Die grüne Wohnoffensive
Seit 2002 hat sich die Zahl der Sozialwohnungen in Deutschland halbiert und allein im Jahr 2017 sind 46.000 Sozialwohnungen aus der Sozialbindung gefallen. Gerade im Hinblick auf die steigenden Mieten und den Wohnraummangel in den Großstädten und Ballungsgebieten ist der deutliche Rückgang der Sozialwohnungen Besorgnis erregend. Immer mehr Menschen, gleich welchen Alters oder Lebenslage, können sich ihre Miete nicht mehr leisten oder finden erst gar keine Wohnung.

Hier lesen Sie den Fraktionsbeschluss der grünen Bundestagsfraktion vom
2. Juli 2018:

Wohnen ist in Deutschland zu einer sozialen Frage geworden. Mieten und Kaufpreise haben sich in den letzten Jahren seit der Finanzkrise stark erhöht. Das stellt Familien und Menschen bis weit in die Mitte unserer Gesellschaft hinein vor große Probleme.

Die große Koalition antwortet darauf mit teuren Programmen, die den erhitzten Markt weiter anheizen und die Preise treiben. Mieterschutz ist ihnen ein Fremdwort.

Wir Grüne im Bundestag setzen uns hingegen für sozialen Zusammenhalt und lebenswerte Städte und Dörfer ein. Wir investieren in günstige Mietwohnungen, in Klimaschutz und faire Wärme. Wir ebnen den Weg zum Eigenheim und aktivieren Bauflächen. Wir machen das Wohnen in ländlichen Räumen attraktiver.

Bezahlbare Wohnungen und faire Mieten

Deutschland ist ein Mieterland: Gerade in den wachsenden Städten und Ballungsräumen wohnt die große Mehrheit zur Miete. Familien mit Kindern, Alleinstehende, junge Berufstätige und viele mehr geraten wegen steigender Mieten zunehmend unter Druck. Wir sorgen dafür, dass Mieten bezahlbar bleiben, damit jeder eine für sich bezahlbare Mietwohnung findet.

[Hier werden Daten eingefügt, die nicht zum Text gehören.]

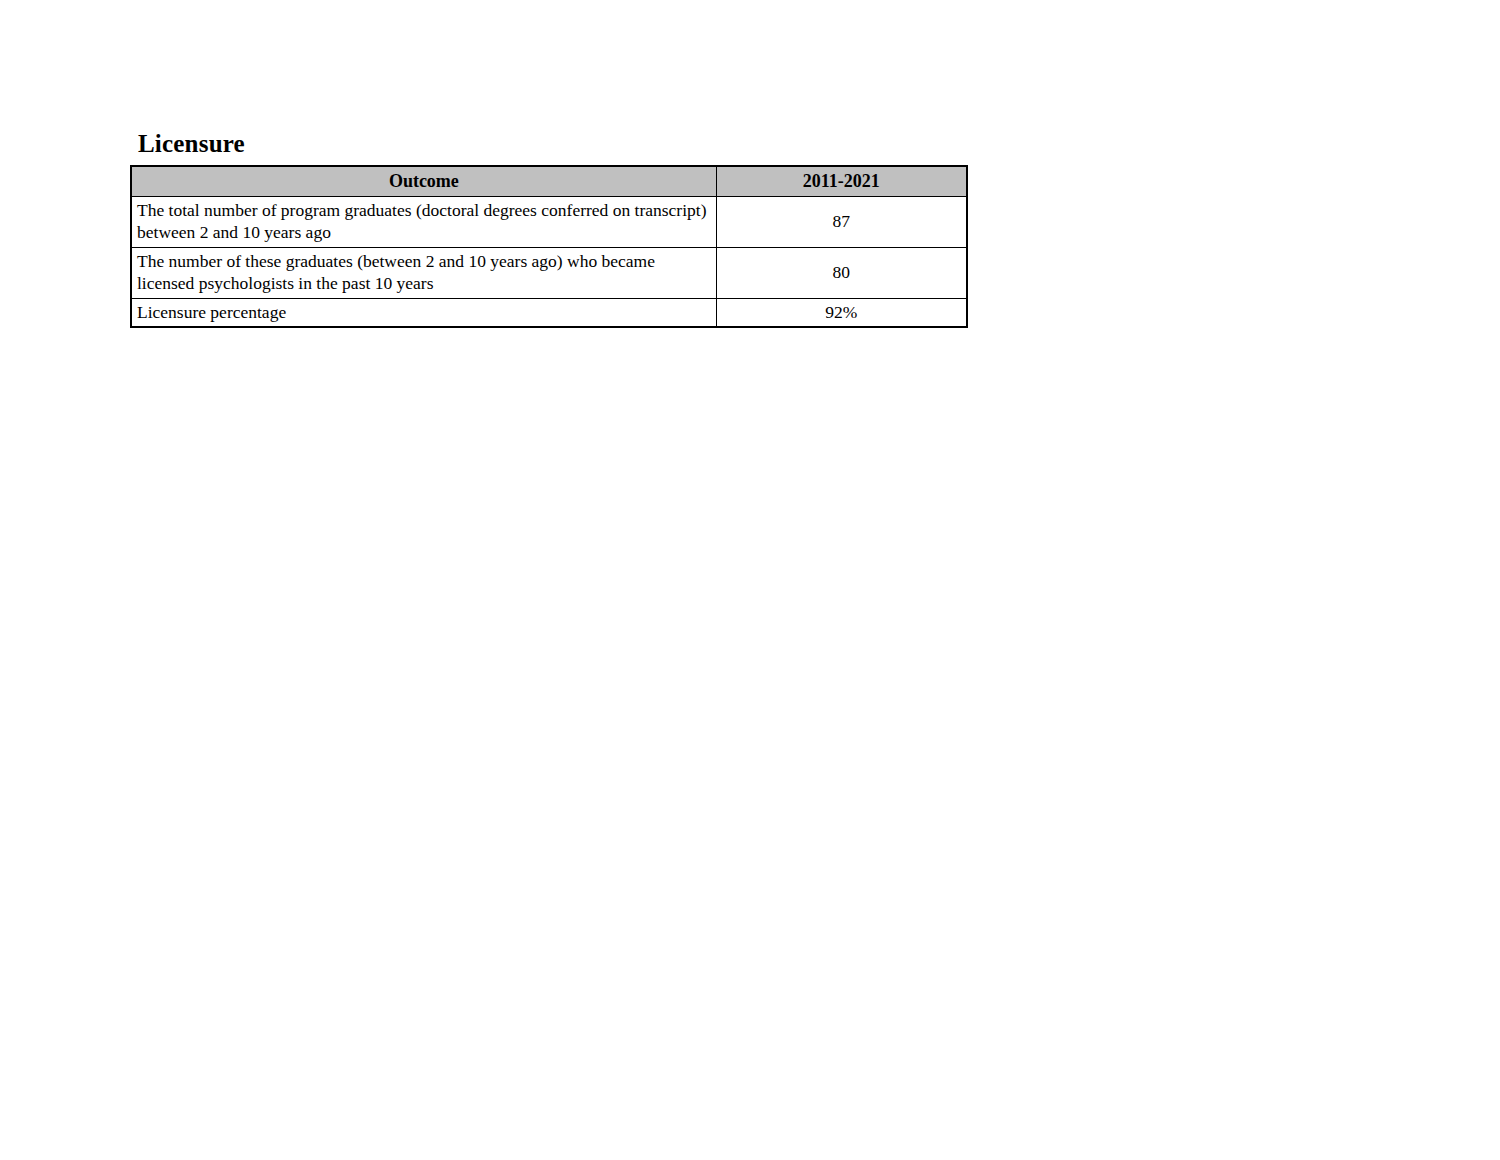Licensure
| Outcome | 2011-2021 |
| --- | --- |
| The total number of program graduates (doctoral degrees conferred on transcript) between 2 and 10 years ago | 87 |
| The number of these graduates (between 2 and 10 years ago) who became licensed psychologists in the past 10 years | 80 |
| Licensure percentage | 92% |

  • Wir schlagen ein Investitionsprogramm des Bundes vor, das ein neues, zusätzliches Angebot an dauerhaft günstigen Mietwohnungen schafft. Damit auch PolizistInnen, Krankenpfleger und RentnerInnen sicher sein können, eine Mietwohnung zu finden, die sie sich jetzt und in Zukunft leisten können. Das ist das Investitionsprogramm „Neue Wohngemeinnützigkeit“. Hiermit schaffen und sichern wir in den nächsten zehn Jahren eine Million Wohnungen zu dauerhaft günstigen Mieten zusätzlich zu den Wohnungen im sozialen Wohnungsbau und vergrößern so das Angebot bezahlbaren Wohnraums erheblich. Wir geben denjenigen ─ Kommunen, Genossenschaften, Unternehmen ─ einen öffentlichen Zuschuss und Steuerbefreiung, die solche Wohnungen schaffen und sie dauerhaft diesem Zweck widmen ─ attraktiv, ökologisch und in lebenswerten Stadtvierteln der wachsenden Städte.
  • Die Schaffung von einer Million zusätzlicher bezahlbarer Wohnungen wird auch den Preiskampf im nächsthöheren, mittleren Marktsegment entschärfen. So profitiert auch die breite Mittelschicht von Entlastungen im Wohnungsmarkt.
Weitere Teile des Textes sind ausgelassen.